Because of the co-administrators’ interests and connections, these pages carry a great deal of county government news and school news, as well as notices about farmers’ markets, fairs, and other community events, such as COVID-19 testing. Also: pet and wildlife photos, scenic views, inquiries about where to get a good plumber or electrician, jokes, comments on local restaurants, and other ephemera, plus the unavoidable political crossfire in this year of COVID-19, Black Lives Matter demonstrations, and the presidential election.
While useful, such Facebook groups do not offer the same experience as a traditional weekly newspaper—with its familiar organization of news, feature, editorial, sports and church pages, and, more important, its staff of dedicated news professionals who are paid to surface stories and report them out. Still, they help Caroline County residents stay in touch and maintain some sense of identity—for the time being anyway.

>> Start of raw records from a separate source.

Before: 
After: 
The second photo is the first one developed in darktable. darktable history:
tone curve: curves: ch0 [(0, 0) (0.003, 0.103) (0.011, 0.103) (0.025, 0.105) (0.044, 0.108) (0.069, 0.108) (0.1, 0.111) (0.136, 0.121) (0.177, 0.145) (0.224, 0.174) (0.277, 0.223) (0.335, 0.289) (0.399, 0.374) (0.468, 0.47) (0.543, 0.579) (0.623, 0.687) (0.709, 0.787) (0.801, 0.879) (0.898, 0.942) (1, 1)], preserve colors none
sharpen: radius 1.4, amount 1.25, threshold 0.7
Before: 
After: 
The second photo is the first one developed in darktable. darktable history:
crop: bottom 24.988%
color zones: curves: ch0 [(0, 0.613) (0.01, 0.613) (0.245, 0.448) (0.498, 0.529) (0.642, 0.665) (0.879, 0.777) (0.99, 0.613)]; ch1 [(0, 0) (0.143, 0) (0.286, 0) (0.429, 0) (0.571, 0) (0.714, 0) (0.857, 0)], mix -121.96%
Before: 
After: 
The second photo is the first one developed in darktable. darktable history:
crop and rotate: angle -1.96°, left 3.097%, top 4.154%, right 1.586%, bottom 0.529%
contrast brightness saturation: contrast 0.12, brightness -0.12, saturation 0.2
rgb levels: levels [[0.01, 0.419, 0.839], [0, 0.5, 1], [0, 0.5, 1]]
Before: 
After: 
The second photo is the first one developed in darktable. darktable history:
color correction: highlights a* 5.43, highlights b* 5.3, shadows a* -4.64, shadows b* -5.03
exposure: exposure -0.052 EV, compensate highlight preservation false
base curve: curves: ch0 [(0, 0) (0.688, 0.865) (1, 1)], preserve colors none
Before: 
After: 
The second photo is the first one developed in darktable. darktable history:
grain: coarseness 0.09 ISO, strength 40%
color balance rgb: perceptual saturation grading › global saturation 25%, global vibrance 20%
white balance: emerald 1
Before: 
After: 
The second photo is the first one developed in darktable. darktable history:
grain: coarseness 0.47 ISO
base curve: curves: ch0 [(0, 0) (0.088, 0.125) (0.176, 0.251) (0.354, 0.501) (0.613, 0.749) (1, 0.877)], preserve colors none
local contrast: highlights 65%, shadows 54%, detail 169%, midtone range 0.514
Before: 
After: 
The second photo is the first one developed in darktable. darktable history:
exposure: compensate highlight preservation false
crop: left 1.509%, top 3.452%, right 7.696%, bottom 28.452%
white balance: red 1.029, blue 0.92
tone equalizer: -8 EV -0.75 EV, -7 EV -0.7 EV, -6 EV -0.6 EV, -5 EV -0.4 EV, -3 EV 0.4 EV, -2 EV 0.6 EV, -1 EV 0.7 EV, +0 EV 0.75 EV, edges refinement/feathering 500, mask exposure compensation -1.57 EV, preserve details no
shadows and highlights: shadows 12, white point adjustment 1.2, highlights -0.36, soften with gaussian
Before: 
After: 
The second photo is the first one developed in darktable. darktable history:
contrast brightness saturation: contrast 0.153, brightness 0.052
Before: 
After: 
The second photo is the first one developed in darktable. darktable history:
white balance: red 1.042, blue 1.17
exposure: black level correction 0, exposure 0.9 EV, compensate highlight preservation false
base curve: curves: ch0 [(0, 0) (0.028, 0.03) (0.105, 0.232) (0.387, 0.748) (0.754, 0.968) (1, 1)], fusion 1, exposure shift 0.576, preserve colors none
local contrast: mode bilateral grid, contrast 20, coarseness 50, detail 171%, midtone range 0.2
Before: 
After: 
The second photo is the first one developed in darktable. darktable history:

This project is supported by a gift from the Delacorte Center for Magazine Journalism Fund at The New York Community Trust.
Greg Glassner is a Caroline County resident with more than forty years of experience in the newspaper business, the majority of it as editor of community weeklies in Virginia. He was editor of the Herald-Progress in Ashland for eight years, retiring in 2012. He also served as interim editor of the Caroline Progress in Bowling Green for six months in 2015, and wrote a weekly column and feature stories for both papers until they ceased publication in March 2018. A US Army veteran who saw service in Southeast Asia, Glassner is the author of five books, including biographies of US Attorney General William Wirt and Virginia Gov. William “Extra Billy” Smith.